Traumatized, her face swathed in bandages, she undergoes reconstructive surgery as a result of concentration camp mutilation. During my chat with German writer and film director Petzold, I mentioned that I had the feeling that the character Nelly was imagining the smirky surgeon was a Dr. Mengele persona.
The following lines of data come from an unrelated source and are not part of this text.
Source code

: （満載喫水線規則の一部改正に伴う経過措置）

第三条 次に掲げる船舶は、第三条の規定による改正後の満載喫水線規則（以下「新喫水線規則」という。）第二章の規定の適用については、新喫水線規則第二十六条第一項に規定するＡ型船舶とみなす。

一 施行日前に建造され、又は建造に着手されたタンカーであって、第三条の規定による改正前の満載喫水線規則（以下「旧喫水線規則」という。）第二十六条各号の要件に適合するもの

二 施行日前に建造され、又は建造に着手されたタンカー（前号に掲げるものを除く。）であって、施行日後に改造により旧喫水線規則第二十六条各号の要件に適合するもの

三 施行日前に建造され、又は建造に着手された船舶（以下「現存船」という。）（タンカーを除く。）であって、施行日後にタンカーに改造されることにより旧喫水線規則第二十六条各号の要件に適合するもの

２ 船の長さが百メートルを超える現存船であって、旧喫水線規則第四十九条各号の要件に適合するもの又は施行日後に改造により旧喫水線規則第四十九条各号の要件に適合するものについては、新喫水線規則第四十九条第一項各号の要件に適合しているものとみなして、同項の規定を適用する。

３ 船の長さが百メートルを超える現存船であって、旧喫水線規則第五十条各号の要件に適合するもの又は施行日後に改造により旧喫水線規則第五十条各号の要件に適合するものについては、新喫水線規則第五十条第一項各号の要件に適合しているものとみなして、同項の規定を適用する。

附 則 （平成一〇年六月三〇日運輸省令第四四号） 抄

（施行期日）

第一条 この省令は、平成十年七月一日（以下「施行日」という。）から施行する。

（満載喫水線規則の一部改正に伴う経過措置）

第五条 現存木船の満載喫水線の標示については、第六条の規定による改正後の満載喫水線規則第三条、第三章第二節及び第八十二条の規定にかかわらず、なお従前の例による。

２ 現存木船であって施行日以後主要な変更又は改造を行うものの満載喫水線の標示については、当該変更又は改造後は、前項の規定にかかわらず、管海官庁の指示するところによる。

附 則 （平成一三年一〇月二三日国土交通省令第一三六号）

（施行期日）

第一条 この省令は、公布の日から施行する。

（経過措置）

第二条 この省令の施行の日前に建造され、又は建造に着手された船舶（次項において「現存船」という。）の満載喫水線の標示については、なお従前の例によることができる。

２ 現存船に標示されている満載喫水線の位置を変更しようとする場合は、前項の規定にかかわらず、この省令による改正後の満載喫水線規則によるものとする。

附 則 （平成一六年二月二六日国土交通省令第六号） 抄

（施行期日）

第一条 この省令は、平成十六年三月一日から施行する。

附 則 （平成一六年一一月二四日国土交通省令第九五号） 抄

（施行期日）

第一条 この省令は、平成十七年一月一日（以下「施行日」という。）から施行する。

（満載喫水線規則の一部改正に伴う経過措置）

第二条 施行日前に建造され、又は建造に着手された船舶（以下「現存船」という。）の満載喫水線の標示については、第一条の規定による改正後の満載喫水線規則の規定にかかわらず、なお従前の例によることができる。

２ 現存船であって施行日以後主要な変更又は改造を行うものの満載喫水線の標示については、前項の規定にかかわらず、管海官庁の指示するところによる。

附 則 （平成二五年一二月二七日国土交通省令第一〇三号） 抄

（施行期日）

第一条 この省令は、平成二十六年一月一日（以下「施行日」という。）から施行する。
Petzold responded: “I actually referred to a photo from the Shoah Foundation — one of the hardest to watch — of three cigarette-smoking [Auschwitz] German doctors laughing during surgery.”
“What was your motivation for the story line? “ I asked apropos Nelly’s decision to jettison her plan to go to Palestine and to remain in Berlin to seek out her husband Johnny— intensely portrayed by Ronald Zehrfeld — who may or may not have betrayed her.
“We have no post-war stories about coming home,” said Petzold. **There are so many post war displaced persons — no one is telling their stories. So many movies with Nazi uniforms — not movies from survivors.
Americans made some coming home stories…how hard it is to come back into society… In Germany after 1968 we didn’t want to see problems.”
Petzold alluded to Kurt Weill’s musical “One Touch of Venus” inspired by the Pygmalion myth. My spin was that Johnny was no Pygmalion, Nelly was no Galatea. Johnny—who did not recognize Nelly as his wife—saw in this shattered survivor a “resemblance” that he, as a Svengali, could craftily transform from table manners, to dress, to hairstyle with the payoff being his “dead” wife’s fortune.
I asked Petzold about the soundtrack choice of Kurt Weill’s/Ogden Nash 1943 hit ”Speak Low” from “One Touch of Venus” for the opening theme as well as the musical pulse throughout the film. He told me that American music was popular and that “in the 1930’s there was a Jewish combo that made a translation of Cole Porter’s music [which] we tried to include in the cabaret setting.” When I asked about the vignettes of two raunchy zaftig women in a montage right out of the musical “Cabaret,” he said it was based on an actual act. “All that was lost in 1933.” Nelly’s triumph is a film moment to savor. Go see.